I'm serious - read the book! They say you know if you're tough and you've got the juice, you can just change reality. You just do what you want and you change reality. These poor people are rendered impotent by their imprisonment in reality based world. Now, if any of you read my book, you know I grew up in a troubled home. I spent half my childhood trying to get in to the reality based world, and I like it here, thank you very much.

[Laughter and applause]

I know, you know, all my daughter's generation, who know more about everything than I do, and Chelsea and her friends never tire of telling her mother and me that, they're the first people ever I heard use that expression, 'Denial is not just a river in Egypt'. You know, it's a way of life in Washington. So they doubled, listen to this, they doubled the number of lobbyists in Washington since they day I left office; doubled in only five years.
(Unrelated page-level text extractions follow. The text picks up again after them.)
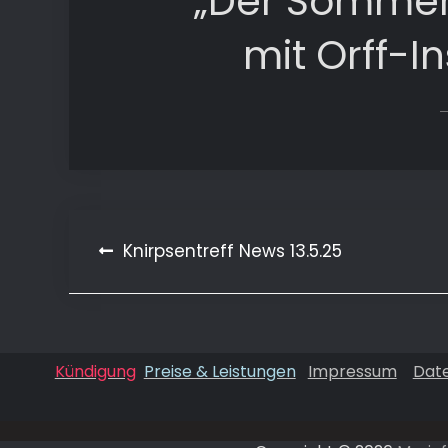
„Der Sommer 
mit Orff-I
Beitragsnavigation
Knirpsentreff News 13.5.25
Kündigung
Preise & Leistungen
Impressum
Dat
And they just decide what they want and then they make up facts as they go along. It may work for them but it doesn't work for you. And we're laughing and having a good time but I'm serious. You just think about any problem you want.

I just left my foundation this morning; I was down in Little Rock making another announcement in our efforts to turn the tide on childhood obesity. What's the ideological answer to childhood obesity? You've got to think. That's like turning, you know, changing the culture which is producing the first generation of children with adult onset diabetes who are going to go blind or lose their limbs or have their lives otherwise shortened as a result of it. There's no ideological answer to that. You've got to analyze the facts. What led us to this point? What are we going to do? How are we going to put one foot in front of the other?

Once you sell people on the reality of climate change, and the opportunity, it then becomes an engineering challenge. There's no ideological answer. To be trapped in the old energy economy, because that's where the money and influence is, is nuts. You have to figure out, practically, what are the best available alternatives, starting now.

[Applause and cheering]

There is no, so, so, somebody asks you when you leave here, and tomorrow or the next day or sometime between now and November, they say, 'I don't know what the Democrats stand for', you say, "Yes, I do'.